1. Field of Invention
The present disclosure relates to stray-light correction in imaging instruments and, more particularly, to stray-light correction using a stray-light correction matrix derived from point spread functions (PSFs) characterized from imaging instruments.
2. Description of Related Art
Radiometric/photometric data may be acquired using imaging instruments, such as digital cameras, hyperspectral imaging systems, imaging radiometers, imaging photometers and other types of imaging instruments or optical systems. Image quality, including image sharpness, contrast, and stray light, is often an important characteristic of such imaging instruments or optical systems.
The quality of images for such imaging instruments can be improved through state of the art hardware designs and advanced manufacturing processes. This hardware approach, however, may be limited by physics and available technologies. For example, detector window reflections, minimum achievable surface reflections and/or scattering from lenses, mirrors, and other types of optical components. This hardware approach may also be limited by the manufacturing cost of imaging instruments.
Stray light in an imaging instrument may be the dominant source of measurement errors. For example, for a photometer/radiometer, stray light may be the dominant source of measurement error involving the contrast ratio of flat panel displays. Stray-light errors in an imaging instrument are often known as “veiling glare” in photometry and “size-of-source effect” in radiometry.
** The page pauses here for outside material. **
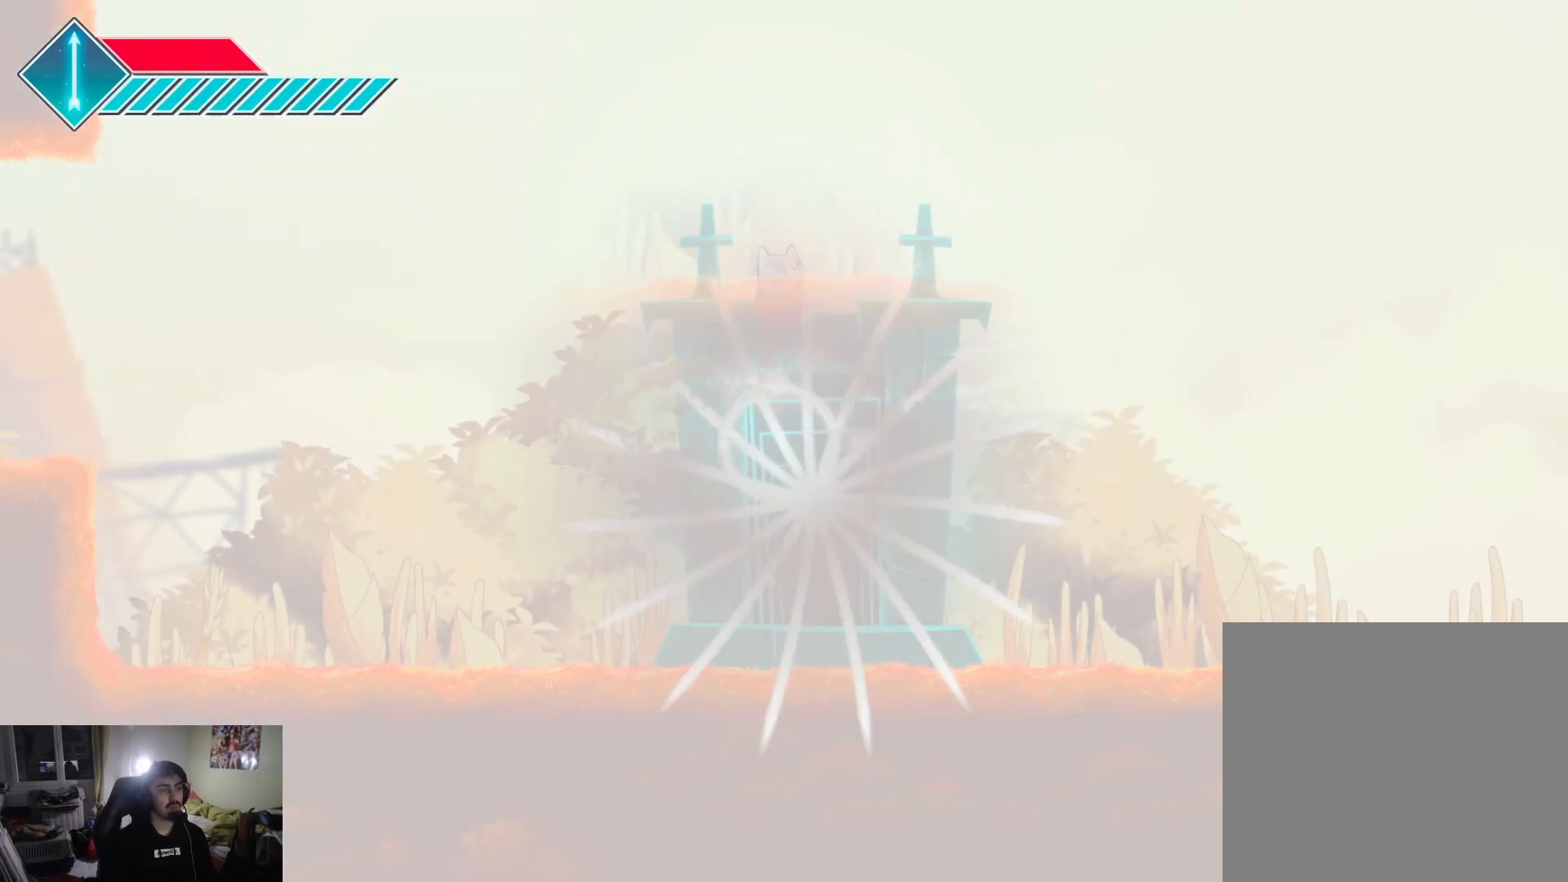
{"buttons": [], "left_stick": "right", "right_stick": "center", "events": [[383, "left_stick", "right"]]}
There is a need for an image improvement technique that can significantly reduce measurement errors, while taking into account errors due to stray light.
Various mathematical theories and algorithms have been devised and implemented in order to improve the quality of images for imaging instruments or optical systems. These previously developed techniques are generally based on the deconvolution algorithms to improve image sharpness, while failing to focus on stray light errors. These techniques incorporate the use of complex mathematical theories. When a computer is required to perform complex mathematics, the computer's processor may be heavily burdened, thus resulting in slow response time. Thus, using these techniques involving complex mathematical theories, it may it may not be possible to perform fast corrections of stray-light errors. Moreover, such techniques may require a significant amount of processing power. Again, this technique does not focus on measurement errors due to stray light.
Accordingly, there is further a need for an image improvement technique that does not require complicated mathematical theories, and which can perform robust, fast correction of stray-light errors.